It's been a big week in browsers. We had a new Mozilla release Tuesday, and yesterday the final release of Netscape 7 was released.
American Journalism Review: Local TV management should get serious about the Web. They should also get serious about Web design; a lot of TV news sites leave much to be desired. (See this old site review.)
Jonathan Dube of CyberJournalist.net asked me to write a short piece on the making of the AJC Nursing Home Guide. That piece was posted online last night.

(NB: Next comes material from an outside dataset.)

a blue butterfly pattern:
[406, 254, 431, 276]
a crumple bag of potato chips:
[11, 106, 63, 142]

The influential Jeffrey Zeldman, author of To Hell With Bad Browsers, yesterday wrote that he finds table-based layouts acceptable, mostly because bad browsers haven't quite made it to hell yet:
When a popular current browser with otherwise good support for CSS chokes on something as basic as "float," and when millions still use 4.0 browsers (not always by choice), transitional XHTML layouts that include some table-driven formatting feel more and more like a reasonable choice.
My two cents: If content remains accessible in all browsers -- that's a must -- I still believe in advocating tableless, all-CSS layouts.
There are just too many benefits. I'm willing to live with having a site look plain in Netscape 4 because I believe Web users are more interested in obtaining information than being wowed by nice design. (The exceptions are sites that exist to wow the eye, such as photo blogs, promo sites for bands, or design/art sites.) An important distinction: I'm not saying users don't care whether things look pretty. Rather, they value the information itself more than the look of it. If a site is fundamentally easy to use, and uses proper HTML structure, it can get away with looking plain in old browsers.